Citroen might have been cleaning up in the World Rally Championship over the past few years, but you'd be hard-pushed to notice it in showrooms. That'll change later this year with the arrival of the DS3 Racing – timed to coincide with the DS3 taking on Citroen's World Rally Championship duties.
We first saw the DS3 Racing at this year's Geneva motor show. In fact, you'd have struggled to miss it with its bright orange roof, alloys and mirrors. That colour scheme made its way onto the early cars we drove on Citroen's test track, although you'll also be able to have one in a (slightly) less striking white and grey combination.
Sporty, but civilised
Citroen's racing department has lowered the car, widened the track, fitted beefier brakes and wider tyres on 18-inch alloys. The feisty 197bhp 1.6 turbo engine also found in the Peugeot RC-Z slots neatly under the DS3 R's bonnet.
These might have been early cars we tested, but they felt surprisingly well sorted. The DS3 R is not a stripped-out racer, feeling decidedly more grown up than Renaultsport's Clio. The ride is comfier (although firmer than standard the 156bhp DS3), the steering feels slightly slacker than the Renault's, and the power delivery is steadier.

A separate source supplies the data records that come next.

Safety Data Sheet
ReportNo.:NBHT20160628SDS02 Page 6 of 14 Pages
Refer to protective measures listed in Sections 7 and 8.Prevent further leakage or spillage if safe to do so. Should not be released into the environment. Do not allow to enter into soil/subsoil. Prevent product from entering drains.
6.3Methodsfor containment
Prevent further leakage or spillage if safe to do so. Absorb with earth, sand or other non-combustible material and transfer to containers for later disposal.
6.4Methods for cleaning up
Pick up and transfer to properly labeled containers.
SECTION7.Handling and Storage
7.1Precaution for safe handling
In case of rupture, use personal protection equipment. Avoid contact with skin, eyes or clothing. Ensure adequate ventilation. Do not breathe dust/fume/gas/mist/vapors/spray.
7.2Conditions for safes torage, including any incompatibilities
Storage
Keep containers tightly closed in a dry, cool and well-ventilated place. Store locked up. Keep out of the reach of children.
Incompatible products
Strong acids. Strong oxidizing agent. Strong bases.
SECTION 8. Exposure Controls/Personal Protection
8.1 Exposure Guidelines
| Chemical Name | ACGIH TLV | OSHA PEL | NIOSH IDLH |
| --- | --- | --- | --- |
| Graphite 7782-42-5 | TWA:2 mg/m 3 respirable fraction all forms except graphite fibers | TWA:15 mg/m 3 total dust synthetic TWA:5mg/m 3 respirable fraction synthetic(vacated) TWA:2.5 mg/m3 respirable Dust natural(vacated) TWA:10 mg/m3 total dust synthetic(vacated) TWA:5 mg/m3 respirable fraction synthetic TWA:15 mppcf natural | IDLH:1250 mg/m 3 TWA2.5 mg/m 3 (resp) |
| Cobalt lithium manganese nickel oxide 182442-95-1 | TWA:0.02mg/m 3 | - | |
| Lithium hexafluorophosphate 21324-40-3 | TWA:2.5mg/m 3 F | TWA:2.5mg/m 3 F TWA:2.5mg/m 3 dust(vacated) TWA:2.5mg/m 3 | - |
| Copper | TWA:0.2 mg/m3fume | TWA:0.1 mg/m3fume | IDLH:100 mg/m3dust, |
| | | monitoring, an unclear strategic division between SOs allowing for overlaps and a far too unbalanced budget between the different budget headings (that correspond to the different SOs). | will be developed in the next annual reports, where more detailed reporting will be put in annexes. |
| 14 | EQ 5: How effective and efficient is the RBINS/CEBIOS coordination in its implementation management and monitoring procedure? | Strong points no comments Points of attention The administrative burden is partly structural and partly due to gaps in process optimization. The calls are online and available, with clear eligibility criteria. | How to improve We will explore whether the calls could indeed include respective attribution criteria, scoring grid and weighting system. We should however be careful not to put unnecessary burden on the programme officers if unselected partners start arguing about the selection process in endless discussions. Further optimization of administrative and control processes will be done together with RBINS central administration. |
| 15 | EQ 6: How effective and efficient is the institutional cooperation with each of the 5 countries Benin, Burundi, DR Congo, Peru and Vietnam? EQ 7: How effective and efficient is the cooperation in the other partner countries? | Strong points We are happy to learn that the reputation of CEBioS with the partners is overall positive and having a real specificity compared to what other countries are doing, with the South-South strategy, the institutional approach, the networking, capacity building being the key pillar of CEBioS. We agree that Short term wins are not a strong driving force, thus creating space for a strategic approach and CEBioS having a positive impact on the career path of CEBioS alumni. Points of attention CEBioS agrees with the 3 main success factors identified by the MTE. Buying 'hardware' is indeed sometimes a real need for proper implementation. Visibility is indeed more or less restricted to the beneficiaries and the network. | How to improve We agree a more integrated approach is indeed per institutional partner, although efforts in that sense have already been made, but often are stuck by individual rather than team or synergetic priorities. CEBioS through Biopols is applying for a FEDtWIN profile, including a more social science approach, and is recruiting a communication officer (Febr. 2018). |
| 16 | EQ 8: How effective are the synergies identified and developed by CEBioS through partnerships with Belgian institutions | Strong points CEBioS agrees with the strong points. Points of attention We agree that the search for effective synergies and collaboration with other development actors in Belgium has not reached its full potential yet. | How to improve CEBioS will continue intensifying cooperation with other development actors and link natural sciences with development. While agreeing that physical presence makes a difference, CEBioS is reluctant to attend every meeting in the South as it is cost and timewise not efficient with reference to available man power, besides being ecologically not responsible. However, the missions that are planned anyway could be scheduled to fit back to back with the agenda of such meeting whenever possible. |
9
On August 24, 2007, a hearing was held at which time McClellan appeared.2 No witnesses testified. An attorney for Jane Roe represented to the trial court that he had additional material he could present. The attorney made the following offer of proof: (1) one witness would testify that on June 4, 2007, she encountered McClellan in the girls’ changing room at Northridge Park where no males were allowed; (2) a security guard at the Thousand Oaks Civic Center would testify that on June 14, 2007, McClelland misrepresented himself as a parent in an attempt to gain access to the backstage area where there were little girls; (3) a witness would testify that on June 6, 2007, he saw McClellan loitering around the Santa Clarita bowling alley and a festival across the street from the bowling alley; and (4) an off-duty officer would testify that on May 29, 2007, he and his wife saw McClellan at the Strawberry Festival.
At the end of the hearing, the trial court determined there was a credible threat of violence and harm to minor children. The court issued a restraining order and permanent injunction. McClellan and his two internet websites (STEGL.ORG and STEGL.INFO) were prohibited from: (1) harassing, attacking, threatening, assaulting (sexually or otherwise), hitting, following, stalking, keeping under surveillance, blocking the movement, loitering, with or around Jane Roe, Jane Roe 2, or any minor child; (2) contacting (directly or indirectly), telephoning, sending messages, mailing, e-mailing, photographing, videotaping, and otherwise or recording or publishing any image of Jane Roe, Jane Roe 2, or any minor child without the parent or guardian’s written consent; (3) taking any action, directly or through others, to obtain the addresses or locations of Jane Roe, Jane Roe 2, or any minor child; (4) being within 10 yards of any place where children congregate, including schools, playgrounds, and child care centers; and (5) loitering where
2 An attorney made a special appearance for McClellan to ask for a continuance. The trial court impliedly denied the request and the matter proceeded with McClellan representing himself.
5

We'd like to see meatier steering on the DS3 Racing by the time it goes on sale – especially around the straight-ahead. There's also a slight tendency for the car's front tyres to run a little wide through tight or fast corners.
On the road
Our initial view is that it isn't as sharp to drive (or as firm to ride in) as a Renaultsport Clio, but for many that won't be a bad thing. The DS3 is certainly fast, though, and will cover the ground rapidly. It's a smart hatch, too: good-looking, well made and with okay space. Just beware of the garish orange that not only features on the outside, but across the dashboard, too!
Only two sticking points remain: just 2000 will go on sale across Europe and we're not yet sure how many will come to the UK. Then there's the price – Citroen is talking of a sub-€30,000 (£25,000) pricetag. We reckon that's a few grand too much – even a Mini Cooper John Cooper Works costs less.